A crise começa a aumentar. "Morango ou baunilha? Já sei! Vou pegar os dois!" ela pensou.
- Vou pegar dois de cada.
- Ok, se você aguentar.
Mais um dilema (ô, coisa chata!). "Eu realmente não aguento comer dois sorvetes de uma vez só... Eu teria que guardar um deles... Mas então qual eu comeria primeiro? E se eu morrer e não conseguir comer o outro? O que será de mim se nunca comer o sorvete de baunilha?" e tantos outros pensamentos vieram à sua mente, que foi bombardeada em alguns instantes pelo pensamento "e se eu tivesse outro marido? Por que eu não tenho aventuras sexuais com outro homem?" e depois passa para "por que eu não posso morar na Escócia ao invés de viver no Brasil?" e então "Mas por que eu tenho que escolher um sabor de sorvete se eu poderia estar numa barraquinha de cachorro-quente?" e então "por que a sociedade não dá a todos o que eles querem?". Em um dado momento, veio um pensamento: "por que meu marido me obrigou a escolher um sabor de sorvete?". Então ela se dirigiu ao seu marido:
- Escolhe você. Estou indecisa.
- Ok. Pega o de morango.
"Como ele ousa me obrigar a pegar o de morango? Cadê a liberdade de direitos? Eu quero justiça!" são os pensamentos que surgem logo após a escolha de seu marido.
- Você está bem? - Jorge pergunta.
- Ah... Estou sim, querido.
- Já estamos aqui a dez minutos e você ainda não pegou nenhum sorvete. O que está acontecendo?
- Eu não sei... Não consigo decidir.
- Então eu escolho por você. Pegue o de morango.
- Mas... E se eu não quiser o de morango?
- Então pegue o de baunilha.
- Mas a gente não poderia escolher outro lugar para ir?
- Poderíamos. Foi exatamente o que eu disse para você quando saímos de casa, e você quis vir à sorveteria.

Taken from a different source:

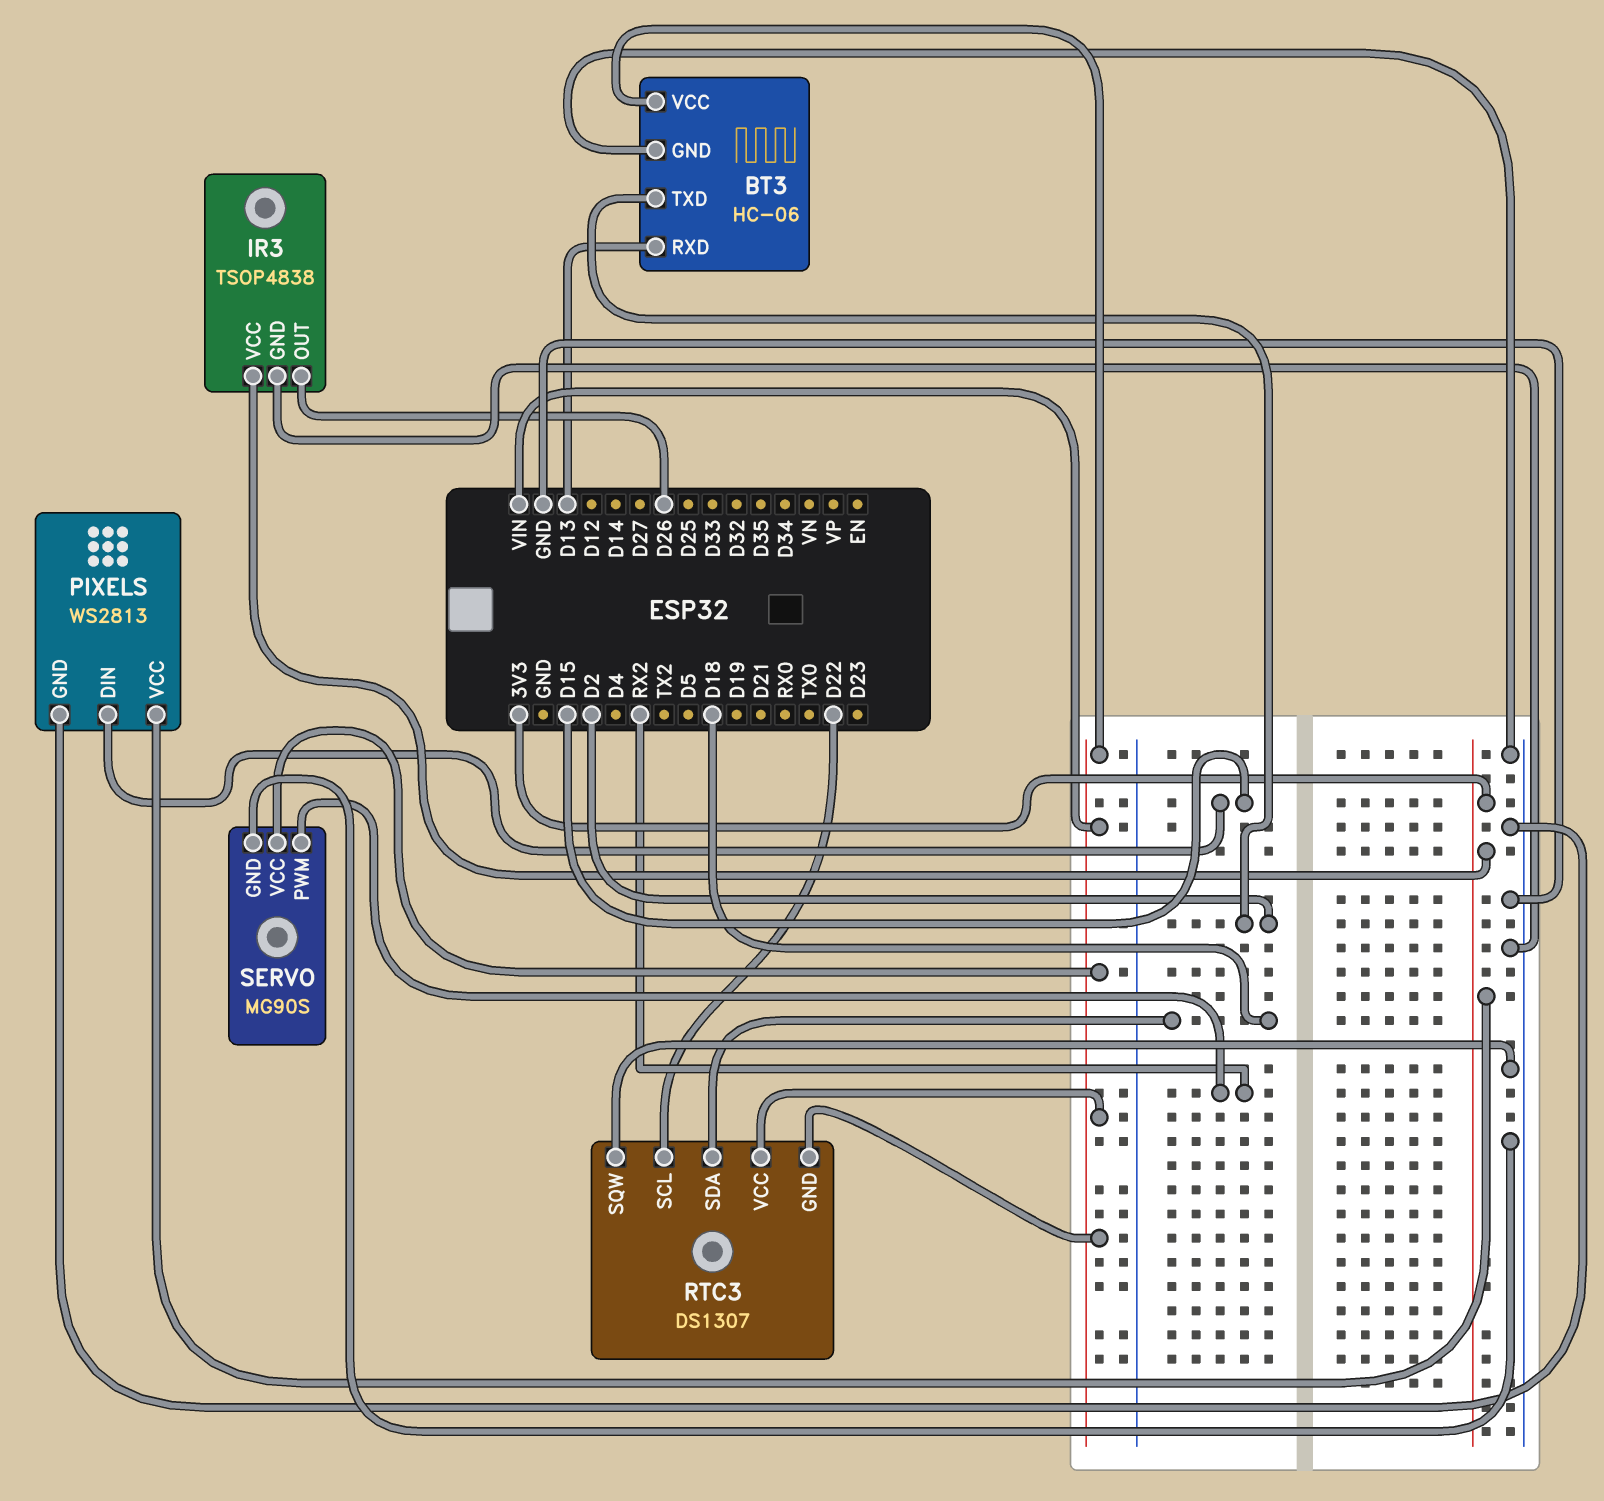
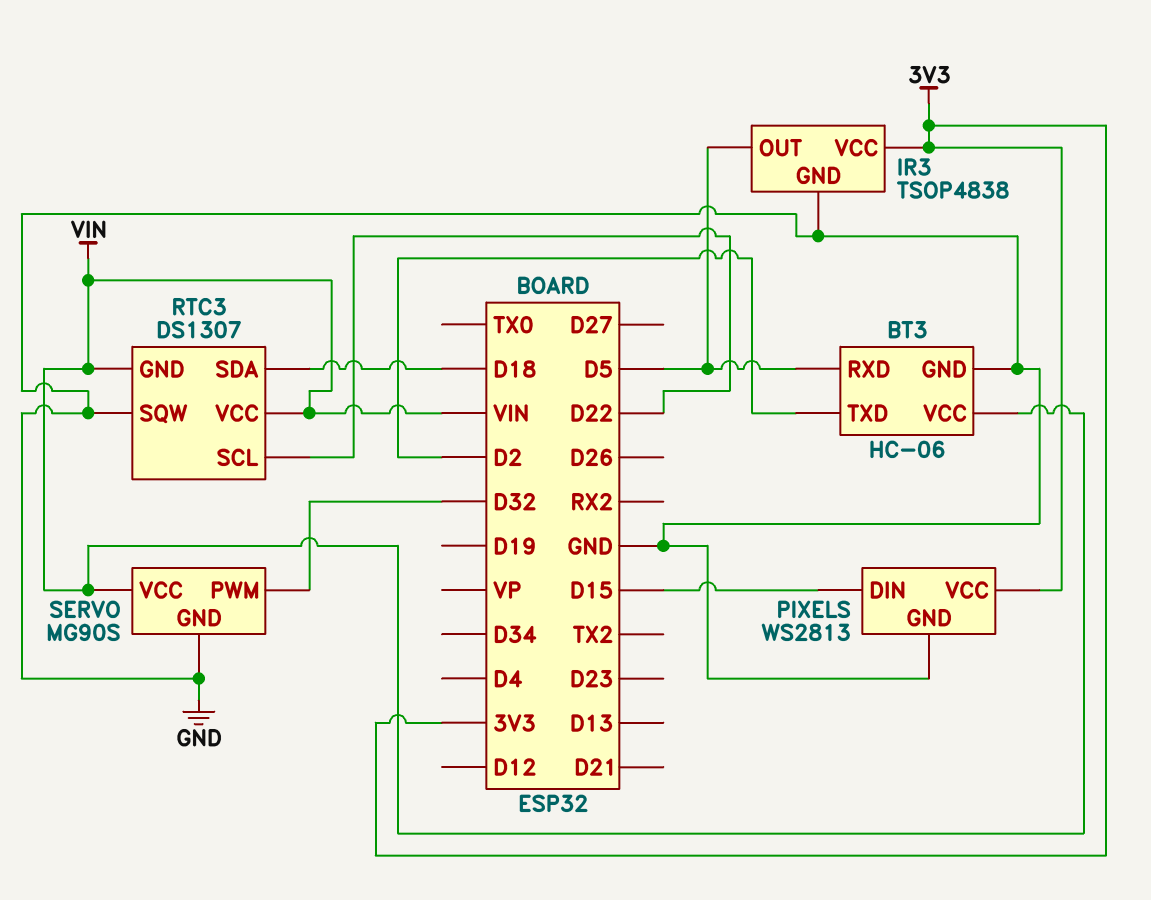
BT3 pin RXD: D13 -> D5
IR3 pin OUT: D26 -> D5
SERVO pin PWM: RX2 -> D32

- Mas... E se fôssemos para a Escócia?
- O que você faria lá?
- Eu não sei... Mas acho que a gente deveria ter a chance de ir para a Escócia!
- Hm... Ok. Acho que dá pra guardar um dinheiro para irmos para a Escócia nas férias.
- E a gente poderia ter um relacionamento aberto!
- Como assim?
- Eu sei lá... Ter novas aventuras, sabe? Conhecer novas pessoas.
- Bom... Nós conhecemos muitas pessoas.
- Mas eu tô dizendo de ser mais liberal.
- Tá falando em fazer sexo com outras pessoas?
- Isso, sei lá... Acho que seria legal para experimentarmos algo novo também.
- Se eu não te satisfaço, não sei por que casou comigo então. Nós decidimos viver juntos em fidelidade. Se quisesse ter relações sexuais com mais gente, não precisava casar.
- Ah... Mas é que eu pensei nisso agora...
- Nós não fazemos sexo o suficiente?
- Não é isso... É que não é justo ter que ficar preso a alguma coisa, eu acho.
- Ok. Se você quiser o divórcio, fique à vontade.
- Mas...
- Mas o quê?
- Se eu pegar o divórcio, ainda vou poder voltar pra você?
- Você tem a chance de ficar comigo para sempre.
- Mas eu sei lá...
- Você é livre. Eu não casei contigo para te prender a mim. Você que decidiu vir até mim.
- Na verdade, meus pais queriam que eu casasse com você.
- Mas eu disse o tempo todo que você poderia escolher qualquer outro.
- Meus pais não deixariam...
- E por isso eu decidi ser o cara que você quer.
Jaqueline ficou estupefata. "Como assim?" pensou ela.
- Se quiser fazer o que eu quero - diz Jorge -, ficarei feliz em servi-la.
- Mas e se eu não quiser?
- Então eu não te obrigarei.
"Estranho... Não foi assim que me ensinaram que deveria ser..."
- Tá... Você não acha que as pessoas deveriam ser mais livres?
- Por que essa pergunta?
- Porque parece que nem todo mundo é livre!
- Então faça-as serem livres, como eu te faço livre.
Jaqueline percebe que perdeu a briga. Foram 10 minutos de conversa.
- Vai querer seu sorvete do quê? - Jorge pergunta.
- Quer saber? Vou pegar água pra nós dois. A gente não tá com fome, né?